▸ **WHAT TO DO**: Would you print, word for word, only the lines running from the line with "Nguồn gốc danh, tự và" to the last line of the entries, without the pictures?
>>>
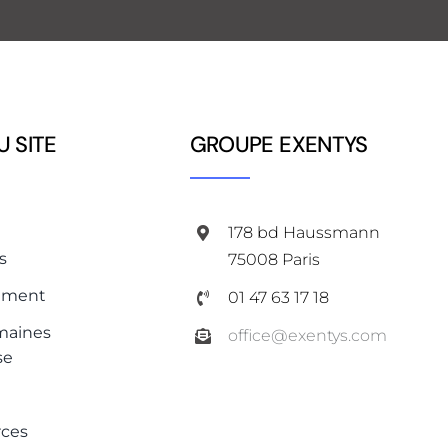
U SITE
GROUPE EXENTYS
178 bd Haussmann
s
75008 Paris
ement
01 47 63 17 18
maines
office@exentys.com
se
rces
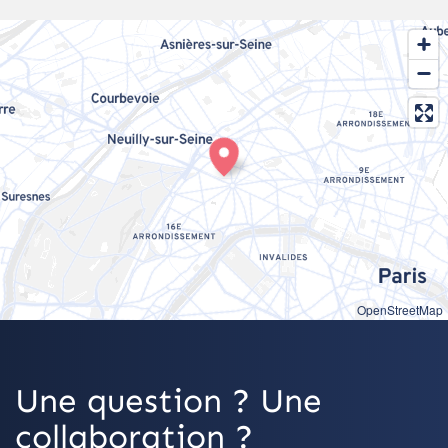
OpenStreetMap
Une question ? Une
collaboration ?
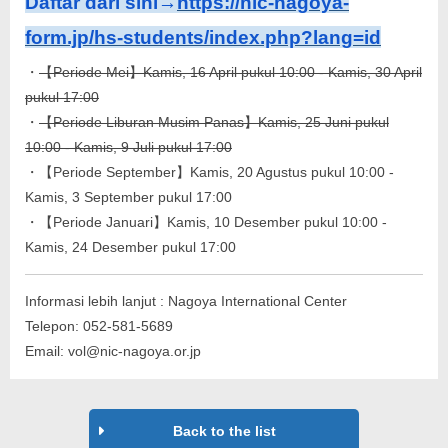
Daftar dari sini→
https://nic-nagoya-
form.jp/hs-students/index.php?lang=id
・
【Periode Mei】Kamis, 16 April pukul 10:00 - Kamis, 30 April
pukul 17:00
・
【Periode Liburan Musim Panas】Kamis, 25 Juni pukul
10:00 - Kamis, 9 Juli pukul 17:00
・【Periode September】Kamis, 20 Agustus pukul 10:00 -
Kamis, 3 September pukul 17:00
・【Periode Januari】Kamis, 10 Desember pukul 10:00 -
Kamis, 24 Desember pukul 17:00
Informasi lebih lanjut : Nagoya International Center
Telepon: 052-581-5689
Email: vol@nic-nagoya.or.jp
Back to the list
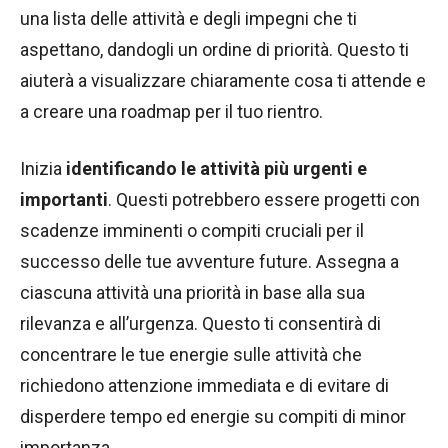
una lista delle attività e degli impegni che ti
aspettano, dandogli un ordine di priorità. Questo ti
aiuterà a visualizzare chiaramente cosa ti attende e
a creare una roadmap per il tuo rientro.
Inizia
identificando le attività più urgenti e
importanti
. Questi potrebbero essere progetti con
scadenze imminenti o compiti cruciali per il
successo delle tue avventure future. Assegna a
ciascuna attività una priorità in base alla sua
rilevanza e all’urgenza. Questo ti consentirà di
concentrare le tue energie sulle attività che
richiedono attenzione immediata e di evitare di
disperdere tempo ed energie su compiti di minor
importanza.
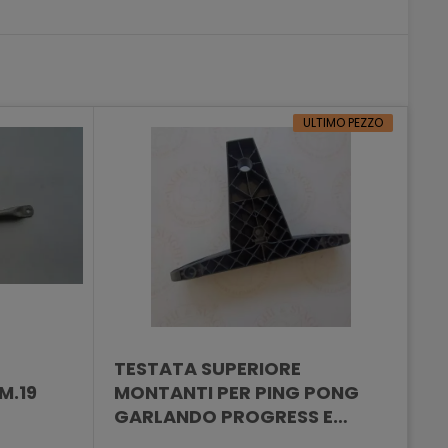
ULTIMO PEZZO
TESTATA SUPERIORE
M.19
MONTANTI PER PING PONG
GARLANDO PROGRESS E
WINNER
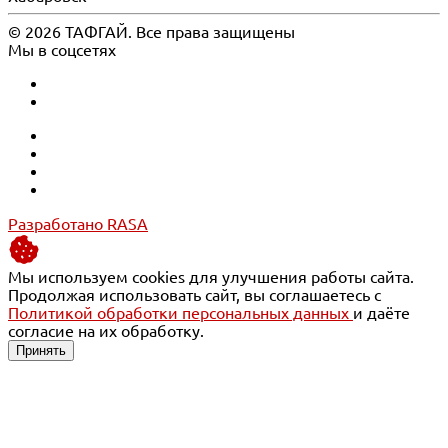
© 2026 ТАФГАЙ. Все права защищены
Мы в соцсетях
Разработано RASA
Мы используем cookies для улучшения работы сайта.
Продолжая использовать сайт, вы соглашаетесь с
Политикой обработки персональных данных
и даёте
согласие на их обработку.
Принять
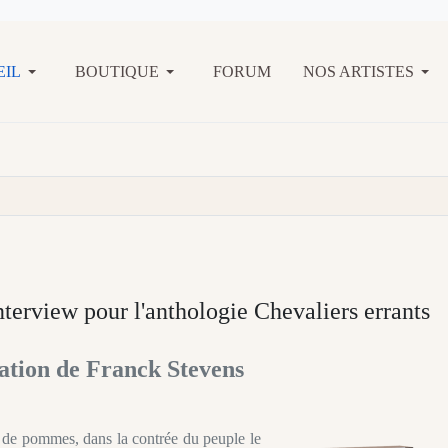
EIL
BOUTIQUE
FORUM
NOS ARTISTES
nterview pour l'anthologie Chevaliers errants
ation de Franck Stevens
e de pommes, dans la contrée du peuple le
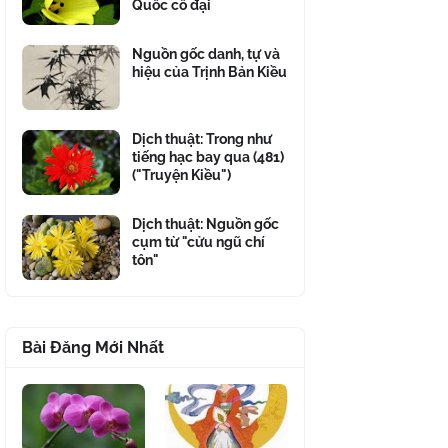
Quốc cổ đại
Nguồn gốc danh, tự và
hiệu của Trịnh Bản Kiều
Dịch thuật: Trong như
tiếng hạc bay qua (481)
("Truyện Kiều")
Dịch thuật: Nguồn gốc
cụm từ "cửu ngũ chí
tôn"
Bài Đăng Mới Nhất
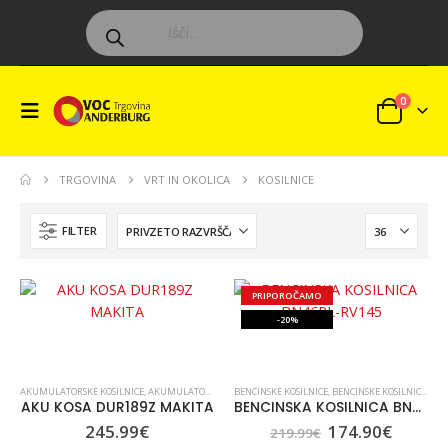
0
TRGOVINA
VRT IN OKOLICA
KOSILNICE
FILTER
PRIPOROČAMO
-20%
AKUMULATORSKE KOSILNICE
,
AKUMULATORSKE KOSILNICE
BENCINSKE KOSILNICE
,
KOSILNICE
,
KOSILNICE, VRT IN ORODJE
,
BENCINSKE KOSILNICE
,
KOS
,
V
AKU KOSA DUR189Z MAKITA
BENCINSKA KOSILNICA BN46PL-RV145
245.99
€
174.90
€
219.99
€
<<<
▸ **THE COMPLETED TASK**:
Nguồn gốc danh, tự và
hiệu của Trịnh Bản Kiều
Dịch thuật: Trong như
tiếng hạc bay qua (481)
("Truyện Kiều")
Dịch thuật: Nguồn gốc
cụm từ "cửu ngũ chí
tôn"
Bài Đăng Mới Nhất
0
TRGOVINA
VRT IN OKOLICA
KOSILNICE
FILTER
PRIPOROČAMO
-20%
AKUMULATORSKE KOSILNICE
,
AKUMULATORSKE KOSILNICE
BENCINSKE KOSILNICE
,
KOSILNICE
,
KOSILNICE, VRT IN ORODJE
,
BENCINSKE KOSILNICE
,
KOS
,
V
AKU KOSA DUR189Z MAKITA
BENCINSKA KOSILNICA BN46PL-RV145
245.99
€
174.90
€
219.99
€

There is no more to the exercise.